Brad spoke on Sunday about choosing to live differently in light of the fact that we will one day appear in heaven with Christ, and it could be now, or now, or now. If I look at the timeline of my life I see the progress of the Holy Spirit working in my life, but today, I did not choose to live differently.
We are not exempt from being subject to this fallen world because we have chosen to follow Christ, and setting our hearts and minds on things above is not always an easy task. But, we have not been asked to do it alone. In Matthew 11:30 Jesus tells us that his yoke is easy and his burden is light. A few verses earlier he calls for those who are weary and heavy laden to come to him so he can give them rest.
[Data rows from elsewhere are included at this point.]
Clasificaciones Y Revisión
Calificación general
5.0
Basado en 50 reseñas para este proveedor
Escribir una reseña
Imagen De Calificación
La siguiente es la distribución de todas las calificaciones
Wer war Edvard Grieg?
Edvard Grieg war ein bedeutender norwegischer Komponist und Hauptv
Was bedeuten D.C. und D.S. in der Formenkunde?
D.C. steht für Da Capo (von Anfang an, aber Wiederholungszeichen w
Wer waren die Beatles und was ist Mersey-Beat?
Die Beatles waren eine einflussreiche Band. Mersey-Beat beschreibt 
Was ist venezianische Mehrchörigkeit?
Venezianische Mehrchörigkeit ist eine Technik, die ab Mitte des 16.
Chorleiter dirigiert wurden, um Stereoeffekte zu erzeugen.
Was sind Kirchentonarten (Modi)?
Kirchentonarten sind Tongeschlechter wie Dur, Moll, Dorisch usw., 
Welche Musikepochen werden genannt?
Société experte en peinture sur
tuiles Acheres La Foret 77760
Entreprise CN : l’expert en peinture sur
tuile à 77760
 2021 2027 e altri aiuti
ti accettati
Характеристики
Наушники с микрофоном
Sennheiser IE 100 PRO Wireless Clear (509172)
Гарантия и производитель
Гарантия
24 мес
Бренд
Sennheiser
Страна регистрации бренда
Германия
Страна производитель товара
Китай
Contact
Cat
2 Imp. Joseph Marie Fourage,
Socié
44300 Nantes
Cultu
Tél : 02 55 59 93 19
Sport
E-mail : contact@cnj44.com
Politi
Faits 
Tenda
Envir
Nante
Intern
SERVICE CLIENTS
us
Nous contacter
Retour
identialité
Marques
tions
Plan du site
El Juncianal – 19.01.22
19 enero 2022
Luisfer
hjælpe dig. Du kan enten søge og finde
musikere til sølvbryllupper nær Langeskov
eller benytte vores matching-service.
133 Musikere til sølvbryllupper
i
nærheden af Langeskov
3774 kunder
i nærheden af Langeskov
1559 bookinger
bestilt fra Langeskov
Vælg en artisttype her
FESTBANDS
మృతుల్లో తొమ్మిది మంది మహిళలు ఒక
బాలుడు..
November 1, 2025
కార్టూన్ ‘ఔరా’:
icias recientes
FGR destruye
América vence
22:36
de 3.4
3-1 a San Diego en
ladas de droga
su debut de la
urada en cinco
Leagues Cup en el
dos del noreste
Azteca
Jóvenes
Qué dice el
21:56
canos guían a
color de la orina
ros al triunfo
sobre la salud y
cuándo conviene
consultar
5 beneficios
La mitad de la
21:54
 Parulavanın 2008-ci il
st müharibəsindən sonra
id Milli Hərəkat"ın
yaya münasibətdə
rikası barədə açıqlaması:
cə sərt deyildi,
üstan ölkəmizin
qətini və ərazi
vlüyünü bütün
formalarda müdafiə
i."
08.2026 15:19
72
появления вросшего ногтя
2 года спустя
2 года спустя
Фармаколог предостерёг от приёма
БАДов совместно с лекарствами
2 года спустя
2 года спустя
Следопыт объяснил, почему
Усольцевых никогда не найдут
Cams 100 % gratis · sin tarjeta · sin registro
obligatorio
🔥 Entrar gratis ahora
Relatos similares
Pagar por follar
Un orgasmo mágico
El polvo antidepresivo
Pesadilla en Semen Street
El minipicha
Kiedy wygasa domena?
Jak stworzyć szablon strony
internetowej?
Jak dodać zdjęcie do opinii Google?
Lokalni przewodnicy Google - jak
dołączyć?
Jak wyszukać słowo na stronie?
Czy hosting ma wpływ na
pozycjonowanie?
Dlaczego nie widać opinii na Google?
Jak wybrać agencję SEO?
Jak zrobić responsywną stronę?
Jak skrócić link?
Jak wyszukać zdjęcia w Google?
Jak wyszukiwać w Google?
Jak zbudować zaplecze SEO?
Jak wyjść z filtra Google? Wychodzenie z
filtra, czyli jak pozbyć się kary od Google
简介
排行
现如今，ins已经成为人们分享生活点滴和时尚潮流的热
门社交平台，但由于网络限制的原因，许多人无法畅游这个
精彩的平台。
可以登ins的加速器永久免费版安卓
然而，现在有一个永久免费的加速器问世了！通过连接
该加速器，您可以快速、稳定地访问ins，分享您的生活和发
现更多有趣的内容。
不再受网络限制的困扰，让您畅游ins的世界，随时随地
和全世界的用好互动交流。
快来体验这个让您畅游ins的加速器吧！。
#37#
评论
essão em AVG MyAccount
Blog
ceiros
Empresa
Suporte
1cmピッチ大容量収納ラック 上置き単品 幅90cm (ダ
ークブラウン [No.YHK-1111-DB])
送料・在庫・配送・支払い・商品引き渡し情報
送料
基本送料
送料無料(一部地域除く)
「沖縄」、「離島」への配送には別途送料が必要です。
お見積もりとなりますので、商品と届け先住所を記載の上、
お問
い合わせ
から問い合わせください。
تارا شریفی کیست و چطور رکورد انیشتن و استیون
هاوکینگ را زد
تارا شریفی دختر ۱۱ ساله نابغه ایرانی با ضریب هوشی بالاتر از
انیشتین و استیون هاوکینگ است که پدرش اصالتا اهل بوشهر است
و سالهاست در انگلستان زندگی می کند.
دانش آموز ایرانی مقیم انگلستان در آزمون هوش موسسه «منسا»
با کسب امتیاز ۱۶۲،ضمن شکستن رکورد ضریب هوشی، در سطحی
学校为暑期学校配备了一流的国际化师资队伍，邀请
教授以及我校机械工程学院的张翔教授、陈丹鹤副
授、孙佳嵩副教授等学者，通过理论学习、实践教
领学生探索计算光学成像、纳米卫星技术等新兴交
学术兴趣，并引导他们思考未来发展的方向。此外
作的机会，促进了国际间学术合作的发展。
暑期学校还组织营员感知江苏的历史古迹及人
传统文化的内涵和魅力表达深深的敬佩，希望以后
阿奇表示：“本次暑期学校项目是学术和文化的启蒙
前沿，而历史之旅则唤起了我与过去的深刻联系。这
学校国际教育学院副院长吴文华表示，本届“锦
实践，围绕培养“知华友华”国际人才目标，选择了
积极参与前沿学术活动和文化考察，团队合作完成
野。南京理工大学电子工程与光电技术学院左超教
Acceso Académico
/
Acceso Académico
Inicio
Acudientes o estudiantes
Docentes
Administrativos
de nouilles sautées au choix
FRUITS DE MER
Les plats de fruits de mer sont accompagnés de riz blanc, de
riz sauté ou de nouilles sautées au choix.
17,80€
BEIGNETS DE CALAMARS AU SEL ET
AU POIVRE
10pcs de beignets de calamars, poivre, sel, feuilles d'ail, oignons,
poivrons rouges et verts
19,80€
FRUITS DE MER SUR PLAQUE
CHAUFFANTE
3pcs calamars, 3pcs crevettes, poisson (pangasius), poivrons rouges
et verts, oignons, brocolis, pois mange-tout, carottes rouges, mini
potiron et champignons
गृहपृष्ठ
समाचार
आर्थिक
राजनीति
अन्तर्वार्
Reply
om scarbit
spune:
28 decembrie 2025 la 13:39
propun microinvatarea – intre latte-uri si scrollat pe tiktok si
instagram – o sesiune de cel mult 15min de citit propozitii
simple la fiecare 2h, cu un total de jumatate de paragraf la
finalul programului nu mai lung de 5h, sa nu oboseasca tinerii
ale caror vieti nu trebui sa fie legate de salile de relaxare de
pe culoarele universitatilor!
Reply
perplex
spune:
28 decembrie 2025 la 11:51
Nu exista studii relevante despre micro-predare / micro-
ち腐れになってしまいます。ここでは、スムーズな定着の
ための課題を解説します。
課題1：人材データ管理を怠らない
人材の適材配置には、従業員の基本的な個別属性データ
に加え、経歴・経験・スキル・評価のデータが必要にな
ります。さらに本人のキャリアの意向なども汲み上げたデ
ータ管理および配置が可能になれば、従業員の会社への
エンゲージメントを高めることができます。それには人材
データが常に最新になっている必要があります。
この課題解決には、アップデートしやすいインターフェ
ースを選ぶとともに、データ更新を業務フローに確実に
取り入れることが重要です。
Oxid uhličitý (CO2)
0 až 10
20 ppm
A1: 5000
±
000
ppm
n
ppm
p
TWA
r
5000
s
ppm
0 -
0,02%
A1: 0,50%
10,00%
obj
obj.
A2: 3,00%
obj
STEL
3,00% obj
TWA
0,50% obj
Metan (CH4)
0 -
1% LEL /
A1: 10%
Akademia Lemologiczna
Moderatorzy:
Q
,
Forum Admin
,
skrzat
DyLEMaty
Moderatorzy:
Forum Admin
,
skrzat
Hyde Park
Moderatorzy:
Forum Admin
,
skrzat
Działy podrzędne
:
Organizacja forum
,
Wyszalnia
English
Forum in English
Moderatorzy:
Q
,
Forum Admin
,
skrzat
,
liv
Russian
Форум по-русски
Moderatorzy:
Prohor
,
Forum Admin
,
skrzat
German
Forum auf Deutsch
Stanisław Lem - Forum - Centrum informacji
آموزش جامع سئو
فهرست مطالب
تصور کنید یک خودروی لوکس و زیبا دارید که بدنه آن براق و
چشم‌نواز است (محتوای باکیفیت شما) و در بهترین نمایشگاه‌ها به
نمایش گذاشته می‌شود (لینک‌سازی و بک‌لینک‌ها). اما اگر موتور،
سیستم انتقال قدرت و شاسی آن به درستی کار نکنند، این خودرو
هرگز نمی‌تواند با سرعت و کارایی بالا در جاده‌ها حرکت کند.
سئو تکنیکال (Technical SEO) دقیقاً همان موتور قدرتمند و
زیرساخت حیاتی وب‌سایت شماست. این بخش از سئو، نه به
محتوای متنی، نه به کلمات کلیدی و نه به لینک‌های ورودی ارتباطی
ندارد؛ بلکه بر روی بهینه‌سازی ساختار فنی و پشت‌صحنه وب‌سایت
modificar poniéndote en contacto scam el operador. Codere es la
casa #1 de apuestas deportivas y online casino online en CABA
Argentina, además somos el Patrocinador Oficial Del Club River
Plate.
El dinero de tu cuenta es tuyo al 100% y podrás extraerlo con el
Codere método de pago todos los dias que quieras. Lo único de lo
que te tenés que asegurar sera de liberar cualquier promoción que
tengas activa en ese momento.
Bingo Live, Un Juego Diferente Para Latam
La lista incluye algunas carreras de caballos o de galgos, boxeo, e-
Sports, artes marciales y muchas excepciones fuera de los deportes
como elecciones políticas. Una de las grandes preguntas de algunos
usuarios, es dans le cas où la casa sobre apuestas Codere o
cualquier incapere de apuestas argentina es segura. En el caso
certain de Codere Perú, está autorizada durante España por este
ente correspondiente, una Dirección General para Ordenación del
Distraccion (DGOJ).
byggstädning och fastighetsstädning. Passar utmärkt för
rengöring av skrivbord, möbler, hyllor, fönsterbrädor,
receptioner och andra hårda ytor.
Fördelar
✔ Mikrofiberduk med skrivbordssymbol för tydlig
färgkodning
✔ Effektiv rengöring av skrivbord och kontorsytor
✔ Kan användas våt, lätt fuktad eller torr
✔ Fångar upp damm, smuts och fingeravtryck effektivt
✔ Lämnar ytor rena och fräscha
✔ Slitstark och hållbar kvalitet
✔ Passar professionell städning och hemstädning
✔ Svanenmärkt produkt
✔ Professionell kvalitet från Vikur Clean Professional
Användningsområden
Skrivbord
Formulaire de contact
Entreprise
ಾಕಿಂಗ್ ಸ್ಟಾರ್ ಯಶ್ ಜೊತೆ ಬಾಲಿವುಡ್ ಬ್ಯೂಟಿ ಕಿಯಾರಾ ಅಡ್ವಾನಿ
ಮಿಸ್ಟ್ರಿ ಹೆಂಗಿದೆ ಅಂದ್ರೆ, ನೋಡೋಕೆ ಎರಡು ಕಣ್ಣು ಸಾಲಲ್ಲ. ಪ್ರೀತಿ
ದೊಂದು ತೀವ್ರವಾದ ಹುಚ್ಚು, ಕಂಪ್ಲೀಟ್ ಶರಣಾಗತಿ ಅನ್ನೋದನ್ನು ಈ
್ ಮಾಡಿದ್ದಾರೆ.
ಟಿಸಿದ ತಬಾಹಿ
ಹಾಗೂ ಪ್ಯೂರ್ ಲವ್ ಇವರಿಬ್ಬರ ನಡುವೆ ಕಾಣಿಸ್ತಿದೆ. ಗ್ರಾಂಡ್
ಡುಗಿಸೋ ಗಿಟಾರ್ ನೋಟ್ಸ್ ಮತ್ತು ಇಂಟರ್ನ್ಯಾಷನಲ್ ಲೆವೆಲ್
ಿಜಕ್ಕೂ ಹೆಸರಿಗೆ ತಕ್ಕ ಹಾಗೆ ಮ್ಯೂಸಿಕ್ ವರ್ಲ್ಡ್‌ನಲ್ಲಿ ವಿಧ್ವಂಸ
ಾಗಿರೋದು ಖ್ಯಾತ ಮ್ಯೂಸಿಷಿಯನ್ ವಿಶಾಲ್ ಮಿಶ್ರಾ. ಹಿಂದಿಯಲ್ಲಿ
Living a life worthy of the calling we have received through Christ is impossible for us as humans, but it has been made perfectly clear through scripture that we are not expected to do it in our own strength.
Later today, as I prayed for the Spirit to gather within me the strength to put my pride aside and redeem this day, I felt this desire to overcome creep up within me. Things didn’t get easier, and I didn’t transform into a perfect representation of Christ, but I chose to set my mind on things above—and to set, is to take action. I sat down with Aisley and talked about the day, sought her forgiveness, and stressed the importance of wearing our armor. I spent some time reading and rereading Colossians 3:1-4 and felt confirmation within me that the command to set our hearts and minds on things above gives mundane earthly struggles so much more eternal significance.
I am so thankful for his grace and mercy, and that he doesn’t leave us alone.
Courtney serves on Hospitality Team, in Children’s Ministry, and is a part of the Epic Married Group. She is married to the tall drink of water that greets everyone at the front door on Sunday mornings and has two precious, exhausting children. She loves pretending to be creative, cooking, eating, and being outside.